== Supplied text ==
--*--

- Cover shot by Pattie Boyd

Live album by Stephen Dale Petit
- Released: 2011
- Studio: BBC Studio 3 Maida Vale, London, BBC Radio 2 Studio Western House, London
- Genre: Blues, New blues, Blues rock, Rock.
- Label: 333 Records Ltd
- Producer: Stephen Dale Petit

Stephen Dale Petit chronology
| The Crave (2010) | The BBC Sessions (2011) | Stephen Dale Petit At High Voltage (2012) |

= The BBC Sessions (Stephen Dale Petit album) =

The BBC Sessions is the third album by Stephen Dale Petit, released on 5 December 2011, and is a compilation of specially commissioned BBC live recordings broadcast on BBC Radio 2’s Bob Harris and Paul Jones shows. Released in response to growing demand from Radio 2 listeners, the album features live versions of Petit’s own material as well as homages to staple songs within the blues genre. Covers include versions of John Mayall & The Bluesbreakers’ "Steppin’ Out", Albert King’s "When The Years Go Passing By" and Robert Johnson’s "Love In Vain". The album features guest appearances from former Rolling Stones guitarist Mick Taylor. The recordings took place at the BBC’s Studio 3 in Maida Vale, London and Bob Harris’ studio in the BBC's Radio 2 headquarters at Western House, London.

--*--

== Using the information ==
1 > In the article on The BBC Sessions album, which former Rolling Stones guitarist makes guest appearances?
2 > Continue the article on The BBC Sessions album, starting after its final sentence.

--*--

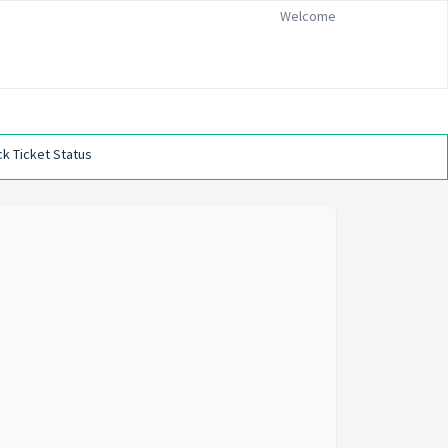
Welcome
k Ticket Status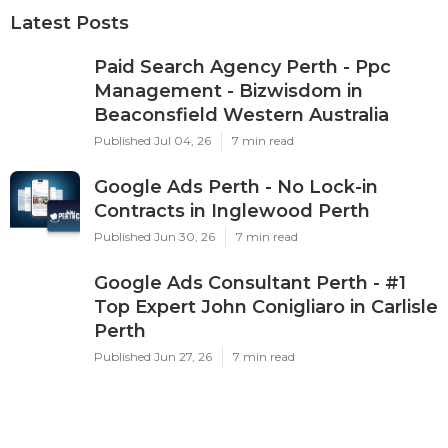
Latest Posts
Paid Search Agency Perth - Ppc
Management - Bizwisdom in
Beaconsfield Western Australia
Published Jul 04, 26
7 min read
Google Ads Perth - No Lock-in
Contracts in Inglewood Perth
Published Jun 30, 26
7 min read
Google Ads Consultant Perth - #1
Top Expert John Conigliaro in Carlisle
Perth
Published Jun 27, 26
7 min read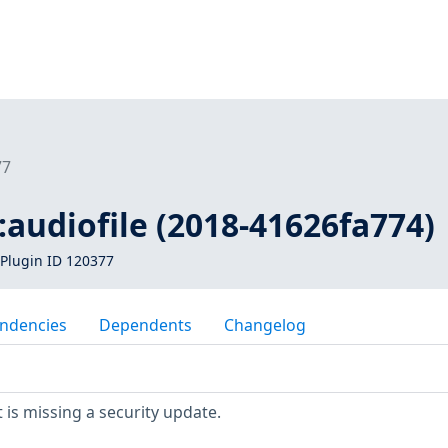
77
1:audiofile (2018-41626fa774)
Plugin ID 120377
ndencies
Dependents
Changelog
is missing a security update.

--*--

== Solved tasks ==
1 > Mick Taylor

2 >
Speaking about the album, Mick Taylor stated: "I had a blast doing the Paul Jones Show with Stephen. I’ve worked with some great players over the years and I can tell you that the future of the blues is in good hands with SDP".

Following the initial sessions, BBC Radio's Bob Harris and Paul Jones both expressed support for Petit's cause, commenting: "Stephen Dale Petit is a magnificent musician, his playing uninhibited and passionate… he’s a carrier of the torch and a powerful advocate of the blues revolution. Long may he run." (Bob Harris) "Stephen joins the gap between the Alexis Corner era of blues in Britain and where it’s headed tomorrow. Enjoy these sessions - we did!" (Paul Jones)

==Release and artwork==

The album was released on digipak CD with an 8-page colour booklet as well being made available for digital download. Petit also released a 1,000 copy limited edition pressing of the album for collectors.

The Cover Art for Stephen Dale Petit The BBC Sessions was taken by former model and iconic rock photographer Pattie Boyd. Amongst the 1,000 copies of the limited edition release there were 3 hidden golden tickets which winning fans could redeem to claim an 18 x 22 inch framed gallery print of the cover photograph, signed by both Petit and Boyd.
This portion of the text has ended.